Jana Birke Belschner’s dissertation is titled “Pay or adapt? The impact of financial-quota enforcement on political parties' recruitment and nomination practices.”

Belschner will focus on party diversification in Tunisia and, possibly, Ireland.

Her research is part of the project “Money talks: Gendered electoral financing in democratic and democratizing states.” Associate Professor Ragnhild Louise Muriaas leads that project and is Belschner’s supervisor.

Belschner’s Ph.D. will build on her interest in diversity in politics, political representation, and political parties. It will also capitalize on past work she has done as a research assistant with a German institute focused on diversity in politics.

As part of that work, Belschner led a German-Tunisian project directed at the qualification of female candidates for the elections in post-revolutionary Tunisia.
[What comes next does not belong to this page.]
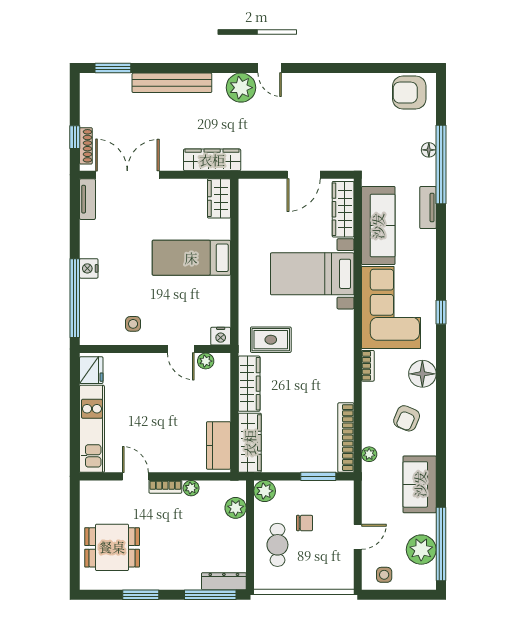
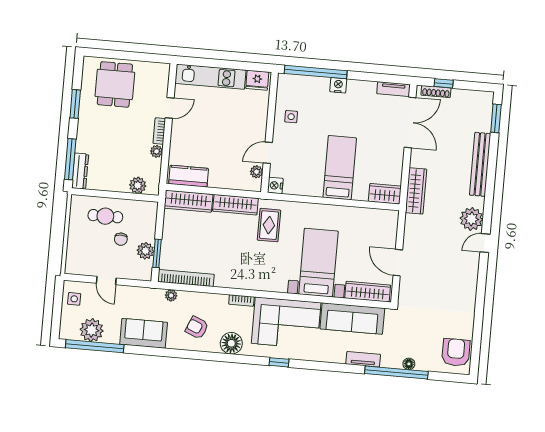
plant: (265, 491) -> (145, 251), moved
She also conducted research on German political parties as crucial actors when it comes to diversity in politics.

According to Belschner, “It is going to be interesting to look more specifically at quotas and financial-sanctioning mechanisms as tools for achieving greater political diversity, both in democratic and democratizing contexts.”

She says she hopes to learn more about why parties decide to adopt rules forpolitical representation, and how they then incorporate those rules into their own institutional logic and routines.
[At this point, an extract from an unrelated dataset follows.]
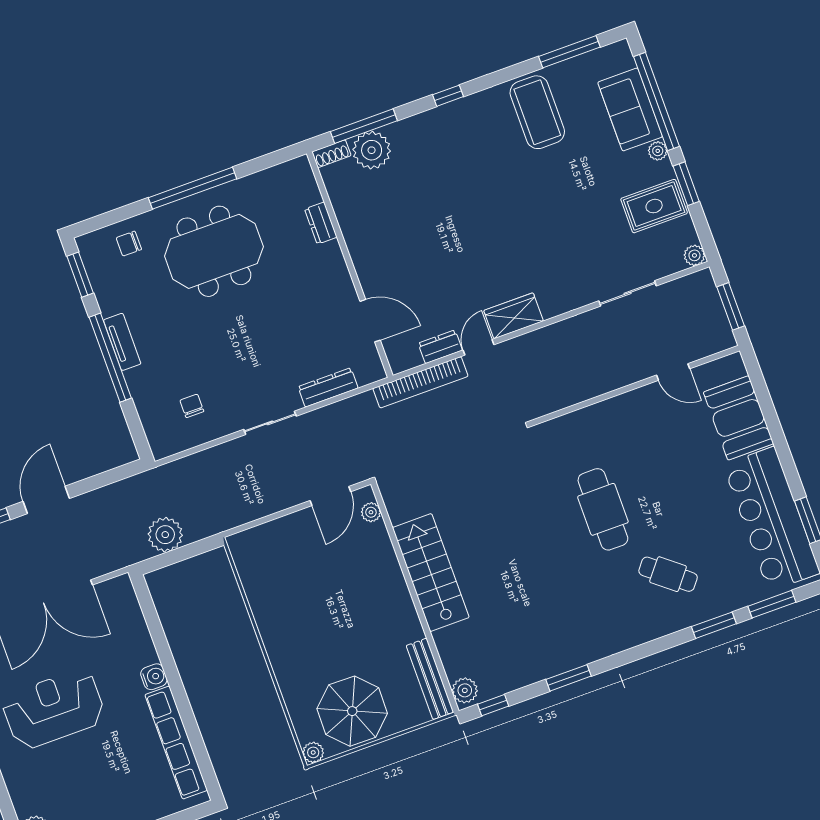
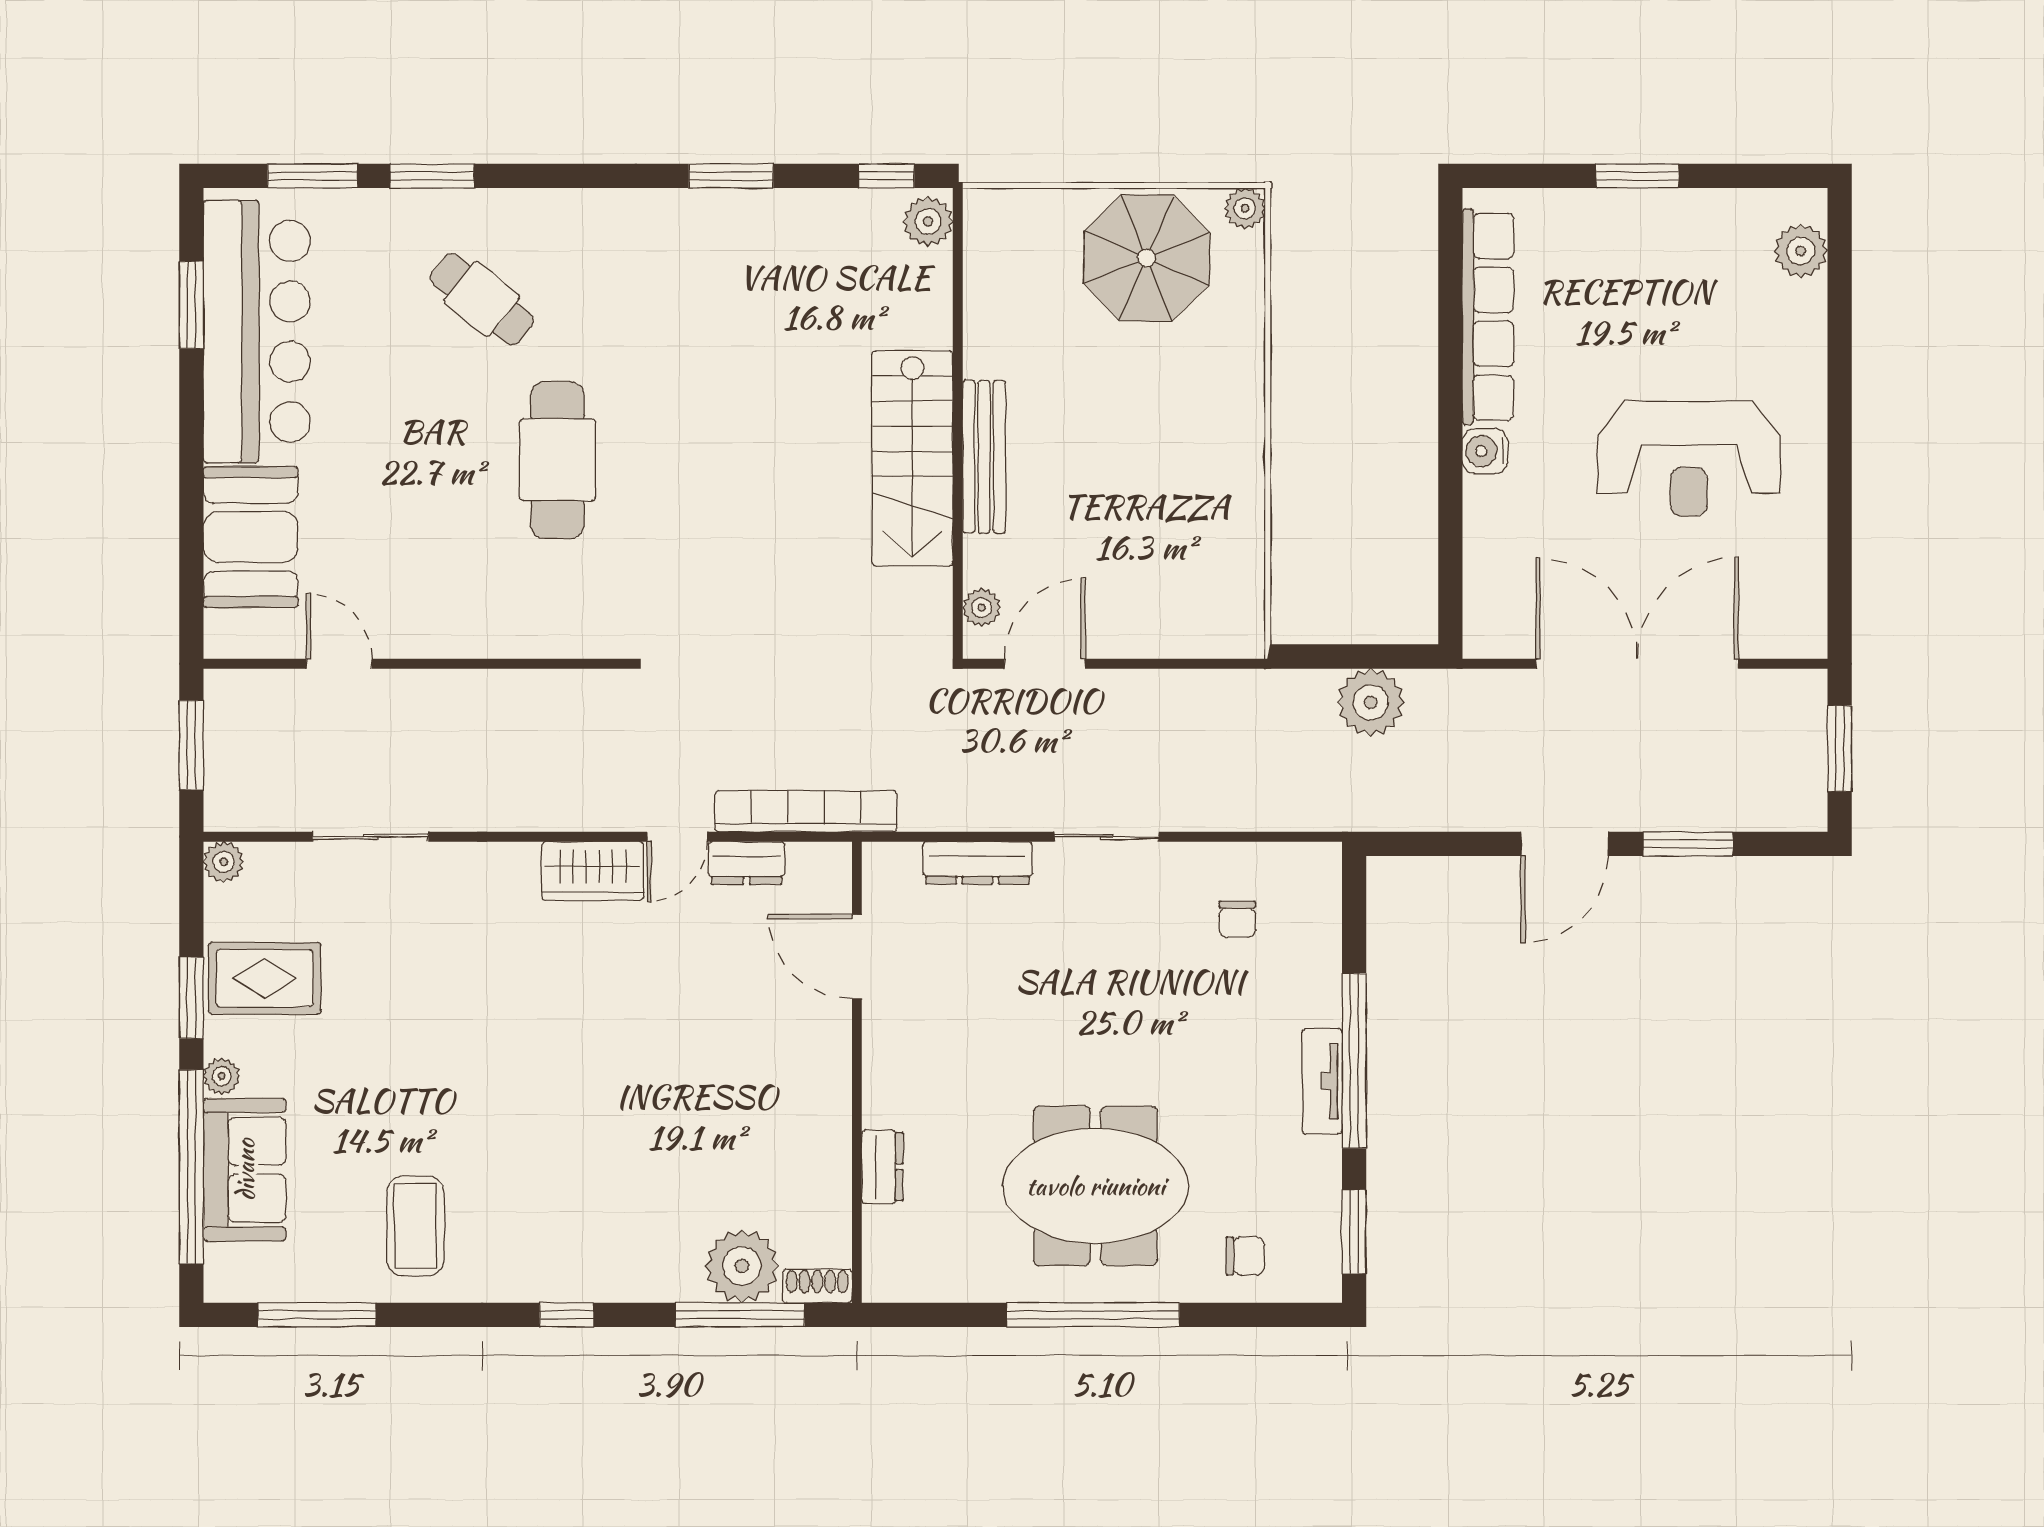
coffee table: (537, 112) -> (415, 1226), width x0.73, depth x0.76
bench: (430, 679) -> (984, 457), moved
“I am also a member of the German Social Democratic Party and part of a working group on the introduction of gender quotas for German politics,” she notes, “so my research results may well also be of practical-political relevance.”

Belschner was born and raised in Berlin-Kreuzberg, Germany. She earned a B.A. in political science from Otto-Suhr-Institut at Freie Universitaet Berlin in 2010 and an M.A. in European Studies jointly from Europa Universitaet Vidarina and Istanbul Bilgi University in 2012.

In 2015, she moved to Norway when her husband was hired by the Norwegian University of Science and Technology in Trondheim.

Outside of academia, Belschner devotes her time to learning foreign languages. She has already picked up Norwegian, and speaks six other languages: German, French, English,

Spanish, Turkish and Arabic. She says, however, “I do not speak all of them fluently. Especially Arabic is very hard and I hope I am going to master it one day.”